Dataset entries
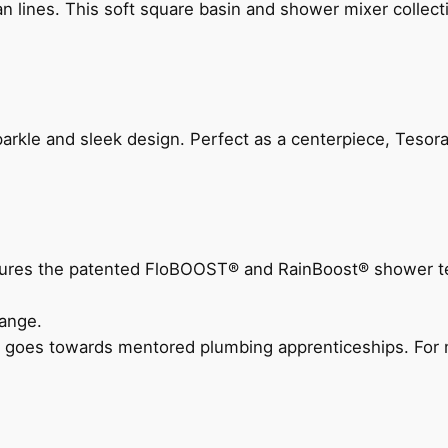
n lines. This soft square basin and shower mixer collect
arkle and sleek design. Perfect as a centerpiece, Tesora
eatures the patented FloBOOST® and RainBoost® shower t
ange.
 goes towards mentored plumbing apprenticeships. For m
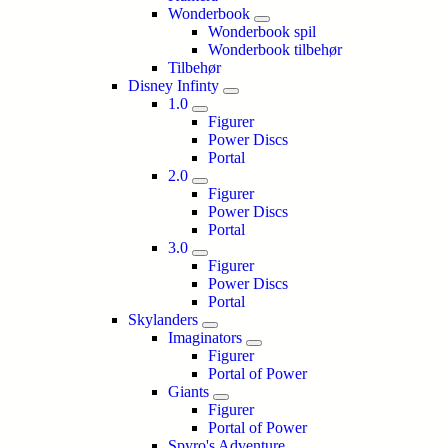
Wonderbook
Wonderbook spil
Wonderbook tilbehør
Tilbehør
Disney Infinty
1.0
Figurer
Power Discs
Portal
2.0
Figurer
Power Discs
Portal
3.0
Figurer
Power Discs
Portal
Skylanders
Imaginators
Figurer
Portal of Power
Giants
Figurer
Portal of Power
Spyro's Adventure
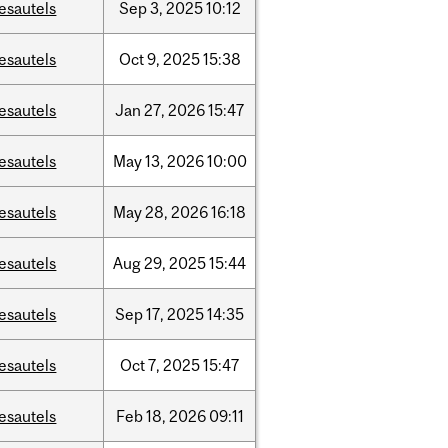
esautels
Sep
3,
2025
10:12
esautels
Oct
9,
2025
15:38
esautels
Jan
27,
2026
15:47
esautels
May
13,
2026
10:00
esautels
May
28,
2026
16:18
esautels
Aug
29,
2025
15:44
esautels
Sep
17,
2025
14:35
esautels
Oct
7,
2025
15:47
esautels
Feb
18,
2026
09:11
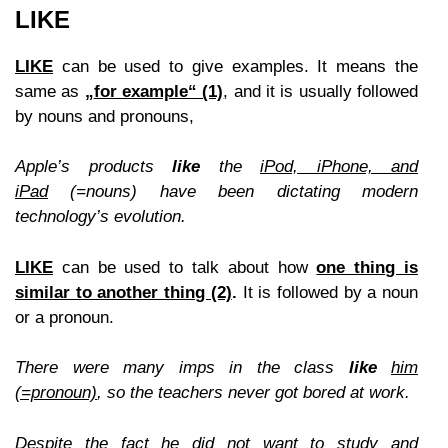
LIKE
LIKE
can be used to give examples. It means the
same as
„
for example“
(1)
,
and it is usually followed
by nouns and pronouns,
Apple’s products
like
the
iPod, iPhone, and
iPad
(=nouns) have been dictating modern
technology’s evolution.
LIKE
can be used to talk about how
one thing is
similar to another thin
g (2)
.
It is followed by a noun
or a pronoun.
There were
many
imps in the class
like
him
(=pronoun)
, so the teachers never got bore
d at work.
Despite the fact he did not want to study and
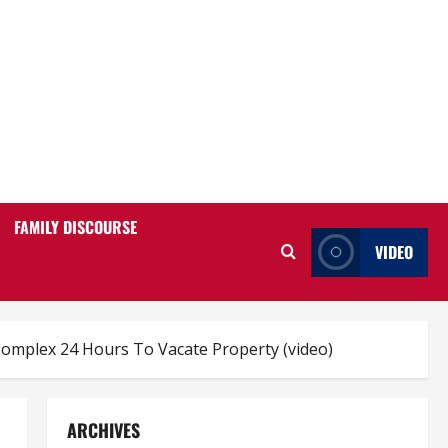
FAMILY DISCOURSE
VIDEO
omplex 24 Hours To Vacate Property (video)
ARCHIVES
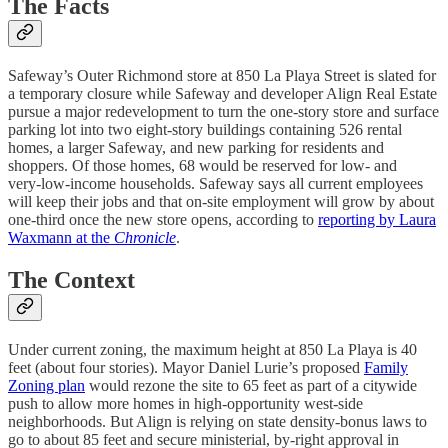
The Facts
Safeway’s Outer Richmond store at 850 La Playa Street is slated for
a temporary closure while Safeway and developer Align Real Estate
pursue a major redevelopment to turn the one‑story store and surface
parking lot into two eight‑story buildings containing 526 rental
homes, a larger Safeway, and new parking for residents and
shoppers. Of those homes, 68 would be reserved for low‑ and
very‑low‑income households. Safeway says all current employees
will keep their jobs and that on‑site employment will grow by about
one‑third once the new store opens, according to
reporting by Laura
Waxmann at the
Chronicle
.
The Context
Under current zoning, the maximum height at 850 La Playa is 40
feet (about four stories). Mayor Daniel Lurie’s proposed
Family
Zoning plan
would rezone the site to 65 feet as part of a citywide
push to allow more homes in high‑opportunity west‑side
neighborhoods. But Align is relying on state density‑bonus laws to
go to about 85 feet and secure ministerial, by‑right approval in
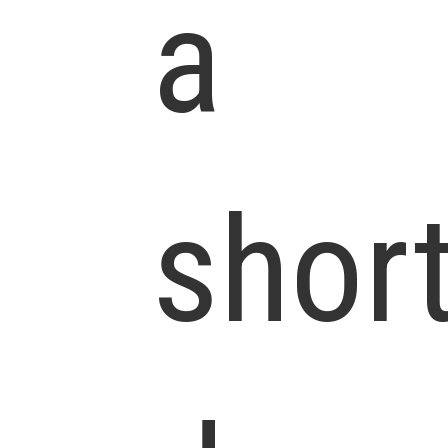
a
shor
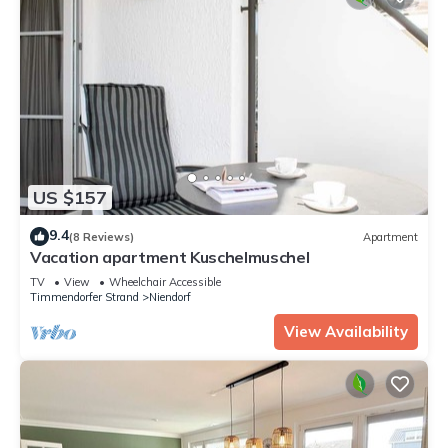
US $157
9.4
(8 Reviews)
Apartment
Vacation apartment Kuschelmuschel
TV
View
Wheelchair Accessible
Timmendorfer Strand
Niendorf
View Availability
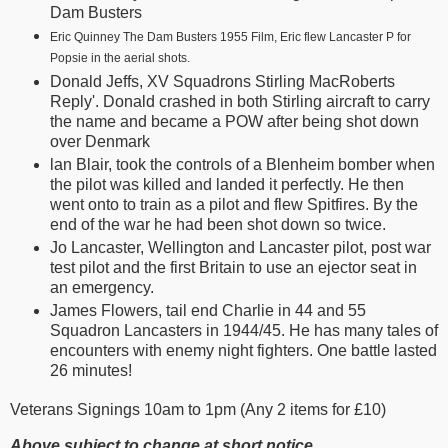
Dam Busters
Eric Quinney The Dam Busters 1955 Film, Eric flew Lancaster P for
Popsie in the aerial shots.
Donald Jeffs, XV Squadrons Stirling MacRoberts
Reply'. Donald crashed in both Stirling aircraft to carry
the name and became a POW after being shot down
over Denmark
lan Blair, took the controls of a Blenheim bomber when
the pilot was killed and landed it perfectly. He then
went onto to train as a pilot and flew Spitfires. By the
end of the war he had been shot down so twice.
Jo Lancaster, Wellington and Lancaster pilot, post war
test pilot and the first Britain to use an ejector seat in
an emergency.
James Flowers, tail end Charlie in 44 and 55
Squadron Lancasters in 1944/45. He has many tales of
encounters with enemy night fighters. One battle lasted
26 minutes!
Veterans Signings 10am to 1pm (Any 2 items for £10)
Above subject to change at short notice.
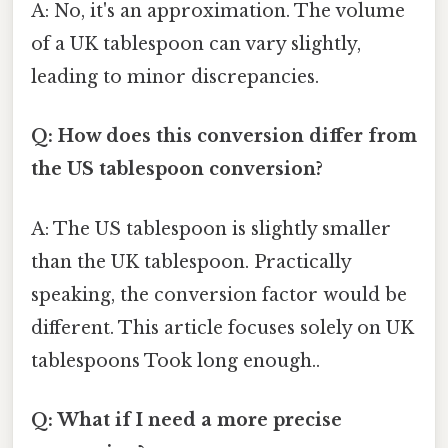
A: No, it's an approximation. The volume
of a UK tablespoon can vary slightly,
leading to minor discrepancies.
Q: How does this conversion differ from
the US tablespoon conversion?
A: The US tablespoon is slightly smaller
than the UK tablespoon. Practically
speaking, the conversion factor would be
different. This article focuses solely on UK
tablespoons Took long enough..
Q: What if I need a more precise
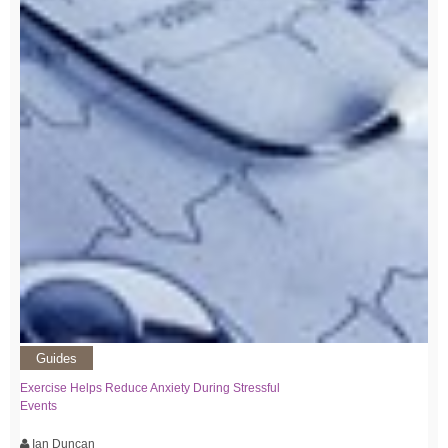
Guides
Exercise Helps Reduce Anxiety During Stressful
Events
Ian Duncan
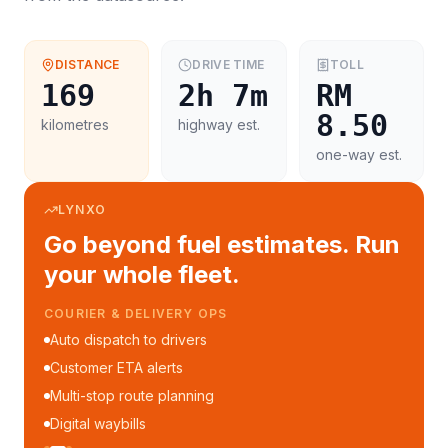
DISTANCE
DRIVE TIME
TOLL
169
2h 7m
RM
8.50
kilometres
highway est.
one-way est.
LYNXO
Go beyond fuel estimates. Run
your whole fleet.
COURIER & DELIVERY OPS
Auto dispatch to drivers
Customer ETA alerts
Multi-stop route planning
Digital waybills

> [What you should do] Pull every line with "nouns" from the records.

> [Solution for this problem]
by nouns and pronouns,
(=nouns) have been dictating modern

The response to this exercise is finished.